For 30 minutes, in that rising sun, I crouch and sneak across the stony hardpan, as if following some maddened choreography of evasion. And although the calling locations are multiple, there is never more than one caller at a time, so that it seems to me that all the frogs are taunting me with their calculated silences, before calling again, after I have passed by.
Exasperated, I straighten up and stretch my back and scan the desert, which is now golden rather than red. The day is getting away already, the temperature is beginning to click upward—the dampness of the day’s first perspiration trickles down my lower back—and I see that from the tent, Felix, dressed in his khaki shorts, roomy khaki shirt, and broad-brimmed hat, is sipping coffee and watching me with equal parts of concern and puzzlement.
I wander over to where he’s standing and explain to him about the toads. His brow crinkles, and he actually takes a step back from me. I suppose he sees all kinds of people out here, and I can see him trying to evaluate me for the coming day’s journey, assessing the problematic nature of me riding in the midst of his clients, his responsibilities.
“Did you see any toads?” he asks cautiously, politely.
“No,” I tell him, “every time I got close, they got quiet.” And though the toads have fallen largely silent, as I had feared they would, as the day warms (why did they not call in the night, I wonder?), the call does begin once more. Felix shakes his head. “I’ve never seen any frogs or toads in the desert,” he says. “I don’t think they’re out there.”
“That sound,” I say, gesticulating toward the horizon. “Is it coming from beneath the ground? Isn’t that a frog, or a toad?”
Felix gives me the Is-this-American-tripping? stare once more, then breaks into a broad grin. “Those are cory bustards,” he says gently, and points toward a lone mopane tree that stands a good two hundred or more yards away—easily three or four times beyond where I had been turning over stones, searching for toads.
In the lozenge of shade beneath the tree, there is a small flock of bustards, looking at this distance like guineas, scuttling back and forth and pecking at insects beneath the dry curls of last year’s leaves. At first I think he is teasing me—how could any sound carry that far with such crystalline frog-croaking clarity, for me to believe it was coming from only a few feet away?—but then I remember quickly, Africa, and I say something lame like, “Gee, they sure sound like toads.”
As delighted by my being fooled as he is relieved that his day’s duty will not include the ferrying of a troublemaker, Felix hands me the heavy-duty industrial desert-strength guide’s binoculars hanging on his chest, and through oculars with roughly the magnifying power of twin telescopes, the feather of each bustard leaps into variegated clarity.

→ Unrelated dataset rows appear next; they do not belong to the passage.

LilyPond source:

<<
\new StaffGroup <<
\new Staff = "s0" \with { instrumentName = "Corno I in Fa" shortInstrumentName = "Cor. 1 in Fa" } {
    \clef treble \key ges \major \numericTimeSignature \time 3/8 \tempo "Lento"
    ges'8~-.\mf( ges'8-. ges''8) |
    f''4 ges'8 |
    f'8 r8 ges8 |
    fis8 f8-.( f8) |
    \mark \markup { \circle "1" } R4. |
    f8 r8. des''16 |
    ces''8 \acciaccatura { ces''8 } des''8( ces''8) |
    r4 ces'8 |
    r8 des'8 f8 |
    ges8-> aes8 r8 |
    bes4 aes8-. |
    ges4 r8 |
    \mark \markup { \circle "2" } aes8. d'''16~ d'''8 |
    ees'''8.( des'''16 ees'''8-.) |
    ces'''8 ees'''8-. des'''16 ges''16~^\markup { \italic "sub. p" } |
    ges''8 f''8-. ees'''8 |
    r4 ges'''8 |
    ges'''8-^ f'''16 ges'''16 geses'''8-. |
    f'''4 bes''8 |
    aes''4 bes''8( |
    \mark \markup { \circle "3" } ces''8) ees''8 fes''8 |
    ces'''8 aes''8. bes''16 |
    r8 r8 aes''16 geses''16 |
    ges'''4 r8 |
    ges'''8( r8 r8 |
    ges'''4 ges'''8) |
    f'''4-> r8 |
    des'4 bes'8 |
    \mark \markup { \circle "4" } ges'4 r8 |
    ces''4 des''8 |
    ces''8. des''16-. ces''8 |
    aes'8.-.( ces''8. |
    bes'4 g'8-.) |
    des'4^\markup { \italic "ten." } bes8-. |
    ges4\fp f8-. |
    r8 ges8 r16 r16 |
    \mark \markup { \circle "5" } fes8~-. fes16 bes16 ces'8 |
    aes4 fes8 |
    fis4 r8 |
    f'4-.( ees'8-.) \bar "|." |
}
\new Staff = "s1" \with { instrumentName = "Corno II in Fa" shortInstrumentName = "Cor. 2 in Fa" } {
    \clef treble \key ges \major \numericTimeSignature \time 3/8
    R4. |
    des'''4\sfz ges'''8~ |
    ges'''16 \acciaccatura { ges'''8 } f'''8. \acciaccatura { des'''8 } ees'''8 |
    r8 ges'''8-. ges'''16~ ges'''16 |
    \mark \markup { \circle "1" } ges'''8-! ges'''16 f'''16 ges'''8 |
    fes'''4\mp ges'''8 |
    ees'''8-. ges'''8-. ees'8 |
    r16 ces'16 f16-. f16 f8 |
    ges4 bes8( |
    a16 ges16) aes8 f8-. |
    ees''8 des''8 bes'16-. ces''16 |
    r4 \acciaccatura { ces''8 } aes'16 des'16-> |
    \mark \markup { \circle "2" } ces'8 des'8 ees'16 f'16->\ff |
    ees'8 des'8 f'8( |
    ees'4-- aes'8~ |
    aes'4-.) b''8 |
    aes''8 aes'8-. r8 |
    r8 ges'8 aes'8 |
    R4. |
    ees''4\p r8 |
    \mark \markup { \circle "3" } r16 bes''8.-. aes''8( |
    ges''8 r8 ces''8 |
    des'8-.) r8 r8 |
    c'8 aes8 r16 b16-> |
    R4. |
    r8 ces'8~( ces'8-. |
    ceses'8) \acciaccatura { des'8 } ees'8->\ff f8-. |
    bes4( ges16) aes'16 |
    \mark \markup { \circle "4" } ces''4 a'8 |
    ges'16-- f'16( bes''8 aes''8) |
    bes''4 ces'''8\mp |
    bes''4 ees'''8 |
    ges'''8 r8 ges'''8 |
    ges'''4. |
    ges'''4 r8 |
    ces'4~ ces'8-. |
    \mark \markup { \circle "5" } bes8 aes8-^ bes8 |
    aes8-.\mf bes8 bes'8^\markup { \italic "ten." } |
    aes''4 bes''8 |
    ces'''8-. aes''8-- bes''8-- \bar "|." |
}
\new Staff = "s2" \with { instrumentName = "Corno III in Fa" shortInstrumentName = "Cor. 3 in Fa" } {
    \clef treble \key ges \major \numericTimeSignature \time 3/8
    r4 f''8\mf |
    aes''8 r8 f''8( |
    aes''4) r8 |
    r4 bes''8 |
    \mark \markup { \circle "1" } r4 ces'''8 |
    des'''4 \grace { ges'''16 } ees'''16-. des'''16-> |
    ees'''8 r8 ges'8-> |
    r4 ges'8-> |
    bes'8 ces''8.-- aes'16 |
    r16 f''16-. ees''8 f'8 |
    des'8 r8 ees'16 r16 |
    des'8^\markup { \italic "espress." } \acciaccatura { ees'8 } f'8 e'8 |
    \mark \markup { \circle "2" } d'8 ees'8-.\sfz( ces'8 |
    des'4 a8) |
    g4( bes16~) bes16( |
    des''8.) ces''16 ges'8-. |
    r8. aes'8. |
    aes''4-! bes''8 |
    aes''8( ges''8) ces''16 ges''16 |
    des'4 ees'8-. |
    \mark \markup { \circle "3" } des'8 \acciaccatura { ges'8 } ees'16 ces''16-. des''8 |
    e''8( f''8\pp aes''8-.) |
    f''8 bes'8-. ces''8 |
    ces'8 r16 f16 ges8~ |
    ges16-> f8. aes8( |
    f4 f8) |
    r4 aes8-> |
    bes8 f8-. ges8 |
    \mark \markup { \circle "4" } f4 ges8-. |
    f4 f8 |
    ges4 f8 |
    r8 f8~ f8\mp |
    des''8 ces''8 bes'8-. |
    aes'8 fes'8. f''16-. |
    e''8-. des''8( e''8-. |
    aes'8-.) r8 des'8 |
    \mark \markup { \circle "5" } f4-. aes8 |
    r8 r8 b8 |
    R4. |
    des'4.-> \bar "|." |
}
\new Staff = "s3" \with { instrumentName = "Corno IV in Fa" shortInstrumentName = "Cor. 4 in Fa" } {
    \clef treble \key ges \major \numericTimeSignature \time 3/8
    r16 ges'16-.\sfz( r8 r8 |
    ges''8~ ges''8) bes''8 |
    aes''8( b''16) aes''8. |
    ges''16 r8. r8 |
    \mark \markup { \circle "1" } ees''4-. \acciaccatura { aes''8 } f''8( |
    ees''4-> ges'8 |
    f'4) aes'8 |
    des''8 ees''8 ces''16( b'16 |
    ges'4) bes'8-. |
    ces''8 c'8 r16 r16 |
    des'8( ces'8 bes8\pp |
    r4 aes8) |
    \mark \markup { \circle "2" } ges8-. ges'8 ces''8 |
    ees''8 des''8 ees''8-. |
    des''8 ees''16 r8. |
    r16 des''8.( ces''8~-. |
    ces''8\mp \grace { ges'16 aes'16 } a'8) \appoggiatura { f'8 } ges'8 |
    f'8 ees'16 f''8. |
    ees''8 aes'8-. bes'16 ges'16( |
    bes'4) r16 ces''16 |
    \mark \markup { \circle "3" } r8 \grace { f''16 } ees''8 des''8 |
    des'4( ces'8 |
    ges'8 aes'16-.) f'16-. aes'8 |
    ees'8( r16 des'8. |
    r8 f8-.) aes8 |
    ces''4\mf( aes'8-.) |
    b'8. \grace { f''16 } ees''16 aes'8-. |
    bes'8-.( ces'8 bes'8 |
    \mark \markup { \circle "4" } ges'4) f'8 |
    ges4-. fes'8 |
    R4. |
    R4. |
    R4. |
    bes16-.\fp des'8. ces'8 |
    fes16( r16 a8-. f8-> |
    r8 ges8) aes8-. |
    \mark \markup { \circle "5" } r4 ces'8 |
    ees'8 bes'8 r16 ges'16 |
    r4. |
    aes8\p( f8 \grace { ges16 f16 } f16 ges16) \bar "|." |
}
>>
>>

Their eyes gleam and burn with the rising sun, looking back at me across that distance, probably with equal clarity.
I mumble some excuse to Felix about needing to prepare for the day—he nods, and gives me the grace of glancing at his wristwatch as if to agree that yes, that would be a good idea—and as I hurry down the boardwalk, still feeling the heat of my blush in the cool of morning, I know without a doubt that I have become part of future camp lore, the kind of story the folks in camp will tell to other newcomers such as myself, after I am gone. Toadhunter. Frog-Searcher. He was out there before daylight, they’ll tell their dinner guests. It was the sound of rocks being overturned that awakened me. It was a hell of a racket. I looked out my tent and saw him out there in the middle of the desert on his hands and knees, digging, looking for toads…
My mild humiliation was well worth it. For a morning again, anything was possible. Of the world I inhabited, anything was possible. I could believe anything. I knew nothing. I felt the sweet solace of being returned to my natural state.